Burası siyah fayanslarla döşenmiş bir lavaboydu. Fayansların siyah seçilmiş olması başta şıklık için görünsede burnuma gelen koku bunun aksini söylüyordu. Böyle bir yerde şıklık yalnızca görünen yerde olurdu ve öylede olmuştu. O salon ancak o kadar şık bir hâle bürünebilirdi.

Erdal kolumdan tutup beni aynanın karşısına çektiğinde hâlâ etrafı inceliyordum. Lavabonun içi temiz görünüyordu ama tam olarak olduğum yerde ağır bir koku vardı.

Erdal suyu açıp elini ıslatmaya başladığında gözlerim onun uzun parmaklarına takıldı. Acelesi varmış gibi hızlı davranıyordu ve bir eli hala kolumda duruyordu. Erdal elini suyun altından çekip bir kere silkeledikten sonra beni aniden kendine çevirdi ve hiç beklemediğim bir anda uzun parmaklarını kirpiklerimin üzerinden başlatıp aşağı doğru çekti. Parmakları yüzümde düzgün bir yol izlemişti. Suyun soğukluğundan dolayı geriye çekilmeye çalıştığımda ve itiraz homurtuları lavaboyu doldurduğunda bile Erdal bana aldırmadan makyajımı dağıtmaya devam ediyordu.

Diğer kirpiğime de aynı işlemi yaptığında sonunda beni bıraktı. Canımı yakmamıştı ama ona yinede sinirlenmiştim. Aynaya dönüp yüzümün ne hale geldiğine baktım.
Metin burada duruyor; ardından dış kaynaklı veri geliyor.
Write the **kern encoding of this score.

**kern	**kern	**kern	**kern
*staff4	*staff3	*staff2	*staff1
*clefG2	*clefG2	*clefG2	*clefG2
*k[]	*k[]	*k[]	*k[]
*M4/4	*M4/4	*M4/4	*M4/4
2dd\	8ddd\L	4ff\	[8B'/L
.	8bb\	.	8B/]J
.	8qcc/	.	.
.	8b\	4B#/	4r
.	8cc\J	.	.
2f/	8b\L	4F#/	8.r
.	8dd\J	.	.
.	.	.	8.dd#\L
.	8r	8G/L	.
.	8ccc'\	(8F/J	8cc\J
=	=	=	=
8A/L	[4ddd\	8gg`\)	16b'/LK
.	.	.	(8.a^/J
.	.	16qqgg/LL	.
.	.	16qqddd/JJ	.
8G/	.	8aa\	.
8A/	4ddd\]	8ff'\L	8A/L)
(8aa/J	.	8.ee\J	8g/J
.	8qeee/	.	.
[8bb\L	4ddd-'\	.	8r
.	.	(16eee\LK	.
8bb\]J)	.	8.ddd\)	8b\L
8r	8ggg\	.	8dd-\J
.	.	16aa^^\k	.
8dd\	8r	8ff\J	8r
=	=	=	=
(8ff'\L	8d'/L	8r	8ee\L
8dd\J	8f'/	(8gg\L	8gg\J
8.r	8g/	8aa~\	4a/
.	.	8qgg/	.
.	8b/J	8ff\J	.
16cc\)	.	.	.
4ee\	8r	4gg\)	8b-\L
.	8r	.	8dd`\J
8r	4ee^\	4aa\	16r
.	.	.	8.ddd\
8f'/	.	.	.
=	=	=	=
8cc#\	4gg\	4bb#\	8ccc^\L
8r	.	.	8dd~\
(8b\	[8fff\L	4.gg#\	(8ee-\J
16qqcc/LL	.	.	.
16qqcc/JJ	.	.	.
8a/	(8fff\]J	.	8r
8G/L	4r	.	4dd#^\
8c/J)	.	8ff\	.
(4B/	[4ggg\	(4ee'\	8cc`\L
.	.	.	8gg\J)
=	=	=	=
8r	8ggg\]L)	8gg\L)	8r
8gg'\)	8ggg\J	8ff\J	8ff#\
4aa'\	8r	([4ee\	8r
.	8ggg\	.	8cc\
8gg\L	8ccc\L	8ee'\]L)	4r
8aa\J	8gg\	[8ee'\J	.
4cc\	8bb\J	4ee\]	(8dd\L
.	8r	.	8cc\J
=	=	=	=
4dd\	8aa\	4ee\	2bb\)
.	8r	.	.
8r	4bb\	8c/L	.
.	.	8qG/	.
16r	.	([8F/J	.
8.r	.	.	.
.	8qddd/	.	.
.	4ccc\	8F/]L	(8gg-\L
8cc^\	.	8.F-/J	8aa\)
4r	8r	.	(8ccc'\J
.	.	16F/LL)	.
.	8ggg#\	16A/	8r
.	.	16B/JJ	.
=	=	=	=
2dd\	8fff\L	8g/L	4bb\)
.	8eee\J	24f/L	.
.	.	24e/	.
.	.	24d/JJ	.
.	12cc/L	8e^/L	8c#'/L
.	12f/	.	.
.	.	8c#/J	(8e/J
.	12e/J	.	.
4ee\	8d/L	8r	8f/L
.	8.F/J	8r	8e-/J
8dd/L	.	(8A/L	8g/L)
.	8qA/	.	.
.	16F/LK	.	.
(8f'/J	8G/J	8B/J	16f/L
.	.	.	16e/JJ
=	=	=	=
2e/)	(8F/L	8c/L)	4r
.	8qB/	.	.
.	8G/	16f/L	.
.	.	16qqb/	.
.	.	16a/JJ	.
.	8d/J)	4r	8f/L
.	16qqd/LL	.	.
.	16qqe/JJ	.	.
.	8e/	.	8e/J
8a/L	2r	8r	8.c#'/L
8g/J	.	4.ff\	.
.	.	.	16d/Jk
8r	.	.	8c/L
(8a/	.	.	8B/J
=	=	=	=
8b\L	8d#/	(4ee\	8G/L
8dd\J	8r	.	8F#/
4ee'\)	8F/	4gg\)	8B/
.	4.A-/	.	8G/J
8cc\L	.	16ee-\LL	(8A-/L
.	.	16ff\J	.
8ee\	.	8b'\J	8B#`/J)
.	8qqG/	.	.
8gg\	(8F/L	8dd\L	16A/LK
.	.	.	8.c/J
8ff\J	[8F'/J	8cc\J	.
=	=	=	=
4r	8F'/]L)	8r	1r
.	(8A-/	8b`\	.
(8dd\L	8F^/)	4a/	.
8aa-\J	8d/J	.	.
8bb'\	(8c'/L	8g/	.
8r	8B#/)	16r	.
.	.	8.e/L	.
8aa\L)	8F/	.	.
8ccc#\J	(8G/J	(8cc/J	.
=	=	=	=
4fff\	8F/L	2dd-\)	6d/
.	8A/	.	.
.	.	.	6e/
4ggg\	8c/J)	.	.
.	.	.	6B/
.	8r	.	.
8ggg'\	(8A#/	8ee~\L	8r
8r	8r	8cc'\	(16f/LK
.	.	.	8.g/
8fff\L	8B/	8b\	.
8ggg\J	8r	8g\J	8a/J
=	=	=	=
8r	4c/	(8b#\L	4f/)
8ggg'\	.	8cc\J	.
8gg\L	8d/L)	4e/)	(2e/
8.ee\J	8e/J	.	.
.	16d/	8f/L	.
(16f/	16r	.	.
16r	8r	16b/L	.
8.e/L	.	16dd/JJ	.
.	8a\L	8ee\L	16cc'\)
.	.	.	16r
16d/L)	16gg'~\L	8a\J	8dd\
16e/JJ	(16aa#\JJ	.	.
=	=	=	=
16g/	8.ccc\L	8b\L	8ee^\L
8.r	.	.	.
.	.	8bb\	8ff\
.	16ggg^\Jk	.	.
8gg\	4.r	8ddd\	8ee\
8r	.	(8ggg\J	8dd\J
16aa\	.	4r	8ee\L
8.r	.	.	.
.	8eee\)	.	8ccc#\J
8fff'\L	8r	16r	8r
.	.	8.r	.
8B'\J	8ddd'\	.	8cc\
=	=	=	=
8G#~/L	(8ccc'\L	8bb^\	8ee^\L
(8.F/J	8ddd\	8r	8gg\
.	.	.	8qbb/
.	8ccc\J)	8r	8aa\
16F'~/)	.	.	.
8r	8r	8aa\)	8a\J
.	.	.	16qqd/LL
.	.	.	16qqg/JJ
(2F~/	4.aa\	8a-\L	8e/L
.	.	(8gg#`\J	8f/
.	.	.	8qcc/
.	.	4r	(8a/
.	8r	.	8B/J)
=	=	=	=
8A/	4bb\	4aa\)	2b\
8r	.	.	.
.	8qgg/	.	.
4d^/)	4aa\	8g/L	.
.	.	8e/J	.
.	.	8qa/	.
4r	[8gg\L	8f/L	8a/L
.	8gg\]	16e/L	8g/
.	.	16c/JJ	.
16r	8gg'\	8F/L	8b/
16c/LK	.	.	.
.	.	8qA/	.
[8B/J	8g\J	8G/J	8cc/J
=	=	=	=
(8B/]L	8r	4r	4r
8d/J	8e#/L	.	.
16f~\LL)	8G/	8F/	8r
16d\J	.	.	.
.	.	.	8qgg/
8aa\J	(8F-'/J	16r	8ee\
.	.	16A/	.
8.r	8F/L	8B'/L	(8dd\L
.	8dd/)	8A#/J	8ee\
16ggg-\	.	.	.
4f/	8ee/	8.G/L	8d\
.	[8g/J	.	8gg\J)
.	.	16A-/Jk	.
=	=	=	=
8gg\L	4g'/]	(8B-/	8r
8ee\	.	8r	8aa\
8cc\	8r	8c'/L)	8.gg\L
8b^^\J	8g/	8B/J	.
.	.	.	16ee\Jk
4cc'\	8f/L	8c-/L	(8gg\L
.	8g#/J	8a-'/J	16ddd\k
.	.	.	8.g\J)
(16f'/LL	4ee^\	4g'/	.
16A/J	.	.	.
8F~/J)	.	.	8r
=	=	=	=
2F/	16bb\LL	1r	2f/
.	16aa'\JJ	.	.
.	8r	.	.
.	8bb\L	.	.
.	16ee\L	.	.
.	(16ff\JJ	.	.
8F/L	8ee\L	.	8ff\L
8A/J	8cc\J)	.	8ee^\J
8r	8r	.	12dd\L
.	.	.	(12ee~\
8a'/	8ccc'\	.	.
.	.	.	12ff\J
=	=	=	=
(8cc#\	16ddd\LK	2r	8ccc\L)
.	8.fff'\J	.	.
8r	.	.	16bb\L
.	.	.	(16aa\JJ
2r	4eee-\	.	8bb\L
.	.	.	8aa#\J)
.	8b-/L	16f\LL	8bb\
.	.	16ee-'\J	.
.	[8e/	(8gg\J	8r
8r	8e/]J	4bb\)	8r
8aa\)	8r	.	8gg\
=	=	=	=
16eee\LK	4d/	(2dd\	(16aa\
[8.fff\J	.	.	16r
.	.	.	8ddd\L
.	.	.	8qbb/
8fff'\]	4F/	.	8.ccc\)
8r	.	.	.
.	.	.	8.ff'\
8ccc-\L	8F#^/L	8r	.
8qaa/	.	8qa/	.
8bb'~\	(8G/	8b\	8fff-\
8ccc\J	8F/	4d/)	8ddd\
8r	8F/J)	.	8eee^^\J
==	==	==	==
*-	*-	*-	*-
Berbat görünüyordum. Dayak yemiş gibi değilde, sevgilisinden ayrılmış sorunlu tiplere benziyordum. Erdal ile aynada yüz yüze geldiğimizde ona sinirle baktım.

"Neden yaptın şimdi bunu ?" Erdal omuz silkip elini tekrar suyun altına soktuğunda ondan önce davranıp suyu kapattım ve kaşlarının çatılmasını umursamadan ona dik dik baktım.

"Neden yaptın ?" Elini havaya kaldırıp bana baktı ve konuştu.

"Plan başladı Anka." Başlamış olduğunu zaten biliyordum. Buraya gelme kararı aldığım andan itibaren büyük oyun ve sonuçlarını kabullenmiştim.

"Bunu yapmak zorunda değildin." Dedim bu sefer ben homurtularımı bastıramayarak. Parmak uçlarımı akan rimelin kötü görüntüsünü azaltmak için kullanacağım sırada Erdal ellerimi tutup buna engel oldu.